Moving my blog to a website in the past few weeks has definitely involved a lot of re-learning what I thought I understood, but it’s been exciting as well. Each time I solve a problem or figure something out, it feels like a victory. It is by no means a complete project, it doesn’t look like I want it to, and I’m still figuring out what else I want to do with it, but it’s given me something fun to focus on.
Learning outdoor skills, in climbing and mountaineering, is the same. I learn things, try to practice, and then it seems, each spring, I have to re-learn things I haven’t done since last summer. One of the best ways to do that has been to volunteer at my outdoor club, The Chemeketans, climb school.

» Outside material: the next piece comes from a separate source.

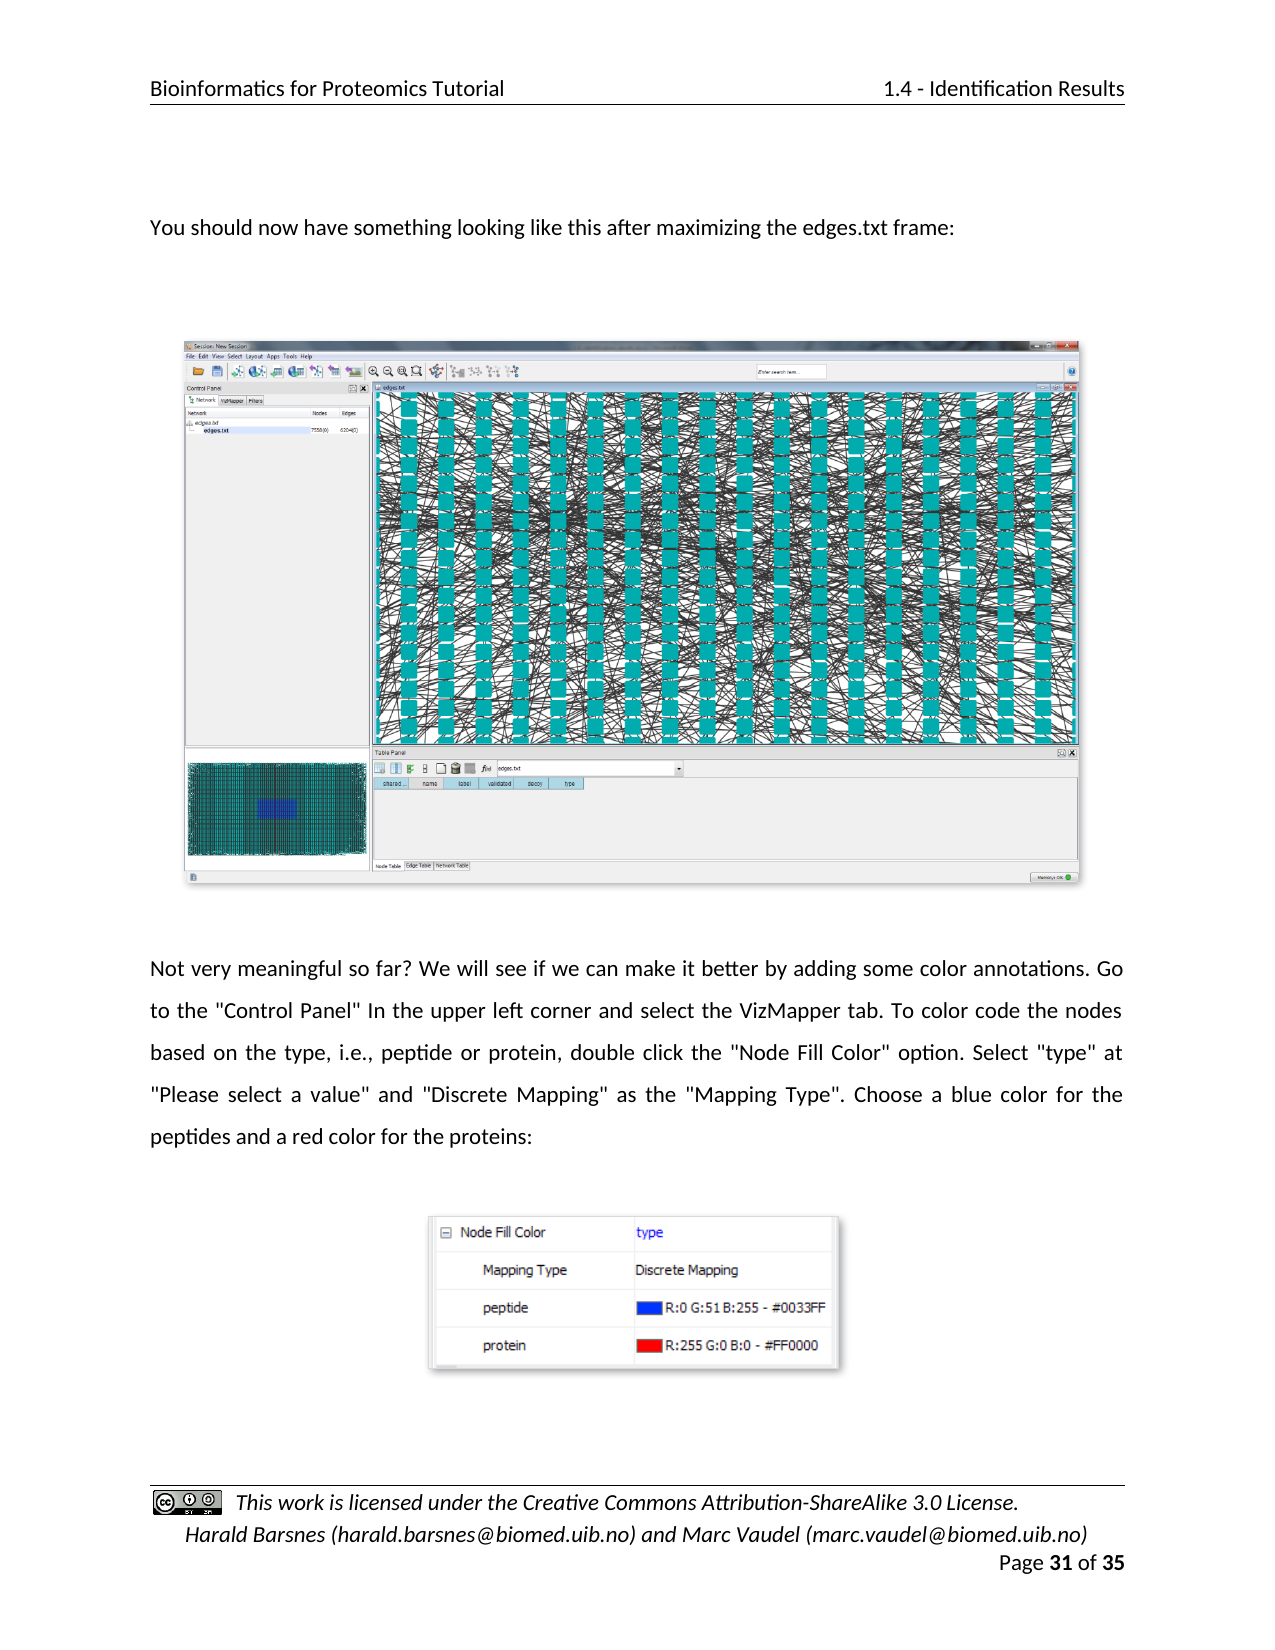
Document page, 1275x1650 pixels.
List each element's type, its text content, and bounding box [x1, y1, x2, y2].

Climb school is held each April, one day for rock in Horsethief Butte on the Washington side of the Columbia Gorge, and snow day is held at Mt. Hood. In addition, Friday was reserved to practice trad placements and anchor building. There’s something really cool (and scary) about rappelling off an anchor you built. And every year, I need to review all the steps in setting up a rappel. On Saturday, I was in charge of helping to set up a low traverse fixed line, where the climb school participants would learn to clip through pieces of gear. The line is low to the ground and safe, but would mimic what people might do high on a mountain. I got to place all of the pieces of gear, and about 50% of those ended up being good while the other 50% had to be changed. But it’s a learning process.
Guiding small groups through the low traverse all morning was truly fun, and it felt great to see people getting it, and also thanking us for teaching them. The afternoon was spent belaying on our top ropes. Some participants had climbed before, while there were a few who were doing it their very first time, including a woman in her 50’s. Some loved it, others realized it wasn’t for them, which is one of the best things about climb school. Either way, people are challenging themselves, getting out of their comfort zone, building connections, and learning.
The next day, while participants practiced snow skills, I did a training hike with friends up to the top of the Palmer Ski Lift at Hood, the closest to the top I have ever been. It made a Hood summit seem like a real possibility. We also practiced our self-arrest skills back near the bottom, since it had been two years since I learned how to do it. And practicing things makes me feel more confident and capable for the next climb.
Even if you just learned something, sometimes that is the best time to teach and inspire others. You get back far more than you give.